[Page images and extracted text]
++++

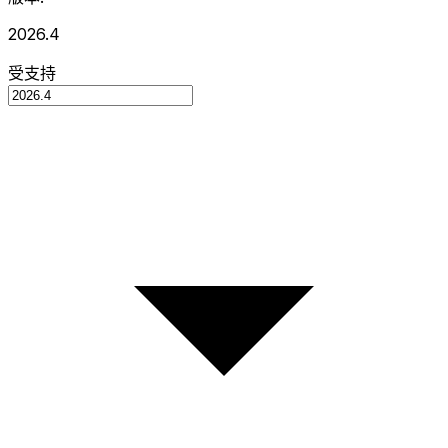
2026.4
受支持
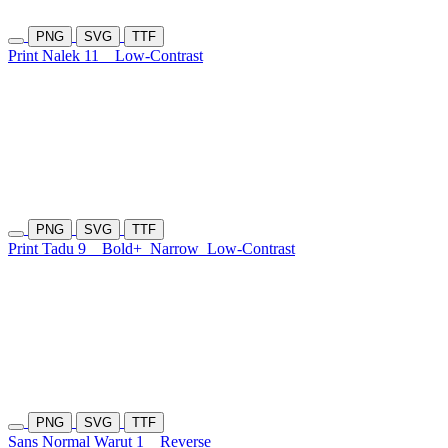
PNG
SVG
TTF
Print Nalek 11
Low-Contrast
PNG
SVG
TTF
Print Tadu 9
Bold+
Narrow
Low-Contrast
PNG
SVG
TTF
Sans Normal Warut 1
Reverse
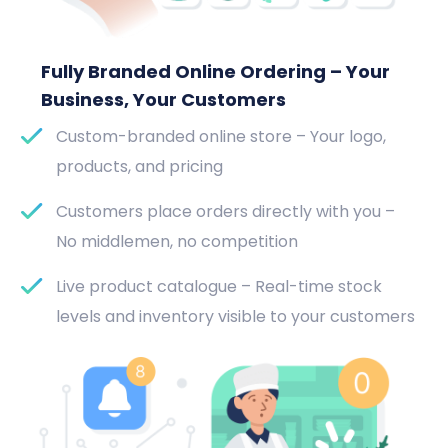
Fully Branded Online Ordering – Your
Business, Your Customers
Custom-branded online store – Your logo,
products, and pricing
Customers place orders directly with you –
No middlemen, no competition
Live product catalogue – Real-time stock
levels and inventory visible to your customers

++++

*PROBLEM TO WORK ON*: Reproduce the lines from the one containing "Fully Branded Online Ordering – Your" through the end of the items, changing "catalogue" to "catalog" and leaving everything else as it is.

*ANSWER TO THIS TASK*:
Fully Branded Online Ordering – Your
Business, Your Customers
Custom-branded online store – Your logo,
products, and pricing
Customers place orders directly with you –
No middlemen, no competition
Live product catalog – Real-time stock
levels and inventory visible to your customers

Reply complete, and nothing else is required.